Throughout the pandemic, businesses were provided unprecedented government loans in order to make up for the loss in customers. In 2020, New York started the Pandemic Small Business Recovery Grant Program, which allocated $800 million in loans for small businesses impacted by the pandemic.
Even though commercial rent asking prices dropped from previous rates, according to the Real Estate Board of New York (REBNY) Spring 2021 Market Report, the average asking rent for retail spaces in the Upper East Side dropped by less than 15 percent. Shipp said this did not provide enough incentive for new businesses to open or to sustain the businesses that were already running.
“It wasn’t a bargain basement sale,” Shipp said. Stores in the Upper East Side struggled to retain the same amount of business as before, being composed of small, highly specialized stores made the area more vulnerable than other areas. The stores hit hardest by the COVID pandemic are small boutique stores that cater to a specific clientele — the same types of stores that used to proliferate along the avenues of the Upper East Side. They were the ones exposed most to the problems created by the pandemic, Shipp said.
Aaron Harding, a former business owner, took to street vending in the Upper East side after closing his men’s clothing store, Family Affair, due to the pandemic.
“I can’t save a store that’s dying due to COVID,” Harding said.
After eight months of $3,500 rent and utilities, it became too much of a burden, but Harding saw a way to help the community by selling masks and other PPE on 86th street.
“People were really receptive to what I was doing, [they] were more coming together than being snobby,” Harding said.
The repetition of goods and services were another contributing factor of the vacancies, according to Shipp, making it “hard for businesses to survive.” Before the pandemic, multiple fashion stores were able to be sustainable, but that is no longer a viable option.
The pandemic didn’t just affect small businesses, though they may’ve been hit hardest. Many big brand stores closed, even with established reputations. Jo Malone, for example, a high-end fashion store that opened in the Upper East Side in 2019, closed within two years. Other big brand stores, like Fairway Market, have also closed within the last few years.
The problem of commercial rent is not new.
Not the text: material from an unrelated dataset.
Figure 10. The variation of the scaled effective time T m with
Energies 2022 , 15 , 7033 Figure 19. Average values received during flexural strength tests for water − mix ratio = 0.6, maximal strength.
In fact, there have been years of proposed legislation to help tenants with rising rents. In 2019, City Councilman Stephen Levin introduced a bill focused on regulating commercial rent.
The proposed bill would create a system to stabilize rent for certain retail spaces. It would also create a committee made up of financial experts appointed by the mayor, who would then be in charge of deciding the adjustments in rent every year.
“There needs to be more equitable representation,” Shipp said. Decision makers need to represent the people who would receive rent stabilization. In order to do this, he says, policymakers should actually rely on small business owners who are experiencing the problems to help create the solutions.
REBNY strongly opposes the implementation of rent stabilization, from their testimony at a Committee on Small Business meeting in September. “Commercial rent control,” it read, “is a flawed concept that fundamentally fails to address the root causes of the greatest challenges facing small businesses in New York City.”
Instead, REBNY wants the city to look at other ways to help promote small businesses, such as by eliminating the commercial rent tax. The commercial rent tax is an effective 3.9% tax based on the amount of rent tenants pay. The tax applies to businesses that pay over $250,000 in gross rent, according to the city government’s website, and are located south of 96th St., the start of the Upper East Side.
Taken together, there is every indication that the Upper East Side is going to struggle to return to its former retail paradise, as the pandemic still goes on.
“Those storefronts are going to remain vacant,” Shipp said. “Or it's come in today and leave tomorrow.”